Set of tasks:
[a] According to the review of The Return of the Soldier, which 1942 film did the reviewer keep thinking of while reading?
[b] List every character from The Return of the Soldier who is named in the review of The Return of the Soldier.

Reading text:
######

Together with Jenny's displacement in the menage a trois, Rebecca West uses psychoanalysis in the use of the idea of repressed memory, and raises the problems of reintegration and shell-shock faced by the returning soldier. For Jenny, Chris's reversion to the pure love of his youth shows him to be "so much saner than the rest of us", but she feels the need to awakening him to the reality of loss and war. She does know that as long as Chris doesn't remember and while Margaret's "spell endured they could not send him back into the hell of war." The analyst, interestingly, is blind to the complex nature of romance and repression in the house (Kitty too, of the loss of her son), and pointedly tells Chris "You . . . are the patient", thus normalising only the soldier's experience of shell-shock.
Jenny's dilemma towards the end of the novel, whether Chris should be cured or not, revolves around the question of enchantment or disenchantment. Enchantment is reflected by the reality principle embodied by Kitty, adulthood and death; disenchantment is represented by Margaret's pure love for Chris, which however, is less like a lover, than that of a mother for her son. In her decision to let enchantment and reality govern Chris, Jenny demonstrates that motherhood cannot last forever, and that a mother must be ready to give up her son to death. Margaret, hence, is rendered childless twice: at the death of her own son, Dick, and at her losing Chris. However, it is up to us to decide whether Margaret's or Kitty's love for Chris represents the reality of love.
I must admit, however, that while reading the novel, in my penchant for denouement, I was constantly reminded of the 1942 film Random Harvest, where Ronald Colman suffers amnesia, but runs away from the mental hospital, and meets Greer Garson. They eventually get married and live in a beautiful cottage until, during a trip to Liverpool, he meets with an accident, and forgets the brief interlude, and reverts back to life before the war. Of course, the James Hilton novel didn't dabble as much in psychoanalysis, or depend on the mood swings of an unreliable narrator as Rebecca West's novel does. The Return of the Soldier is a brilliant little novel, and West's poetic language makes the reading even more of a treat.

######

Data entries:
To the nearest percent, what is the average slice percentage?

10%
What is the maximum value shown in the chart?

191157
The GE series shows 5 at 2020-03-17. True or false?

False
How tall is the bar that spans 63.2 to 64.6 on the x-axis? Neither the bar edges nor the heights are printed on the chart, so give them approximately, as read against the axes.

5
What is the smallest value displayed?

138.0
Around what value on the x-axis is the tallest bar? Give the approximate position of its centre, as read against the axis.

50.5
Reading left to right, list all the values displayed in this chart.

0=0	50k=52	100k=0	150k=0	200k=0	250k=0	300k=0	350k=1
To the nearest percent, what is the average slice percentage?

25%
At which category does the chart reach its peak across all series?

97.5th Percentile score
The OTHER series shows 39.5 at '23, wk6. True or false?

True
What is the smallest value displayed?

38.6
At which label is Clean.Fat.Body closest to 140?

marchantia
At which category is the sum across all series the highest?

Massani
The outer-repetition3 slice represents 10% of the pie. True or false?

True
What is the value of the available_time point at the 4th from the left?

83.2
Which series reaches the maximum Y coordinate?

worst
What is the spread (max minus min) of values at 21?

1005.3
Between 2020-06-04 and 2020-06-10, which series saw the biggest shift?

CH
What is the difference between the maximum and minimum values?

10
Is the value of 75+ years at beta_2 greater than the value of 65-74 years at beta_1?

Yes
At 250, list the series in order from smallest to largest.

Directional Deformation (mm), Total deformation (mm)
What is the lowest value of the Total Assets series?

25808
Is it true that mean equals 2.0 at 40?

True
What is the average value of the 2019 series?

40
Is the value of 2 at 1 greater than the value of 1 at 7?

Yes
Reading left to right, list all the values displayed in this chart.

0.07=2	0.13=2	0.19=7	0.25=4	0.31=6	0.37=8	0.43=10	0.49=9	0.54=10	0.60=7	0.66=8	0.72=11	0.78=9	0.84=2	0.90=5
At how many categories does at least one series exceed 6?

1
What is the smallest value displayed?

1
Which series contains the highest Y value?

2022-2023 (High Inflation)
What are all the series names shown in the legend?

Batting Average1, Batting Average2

######

Expected results:
[a] Random Harvest

[b] Jenny, Chris, Margaret, Kitty, Dick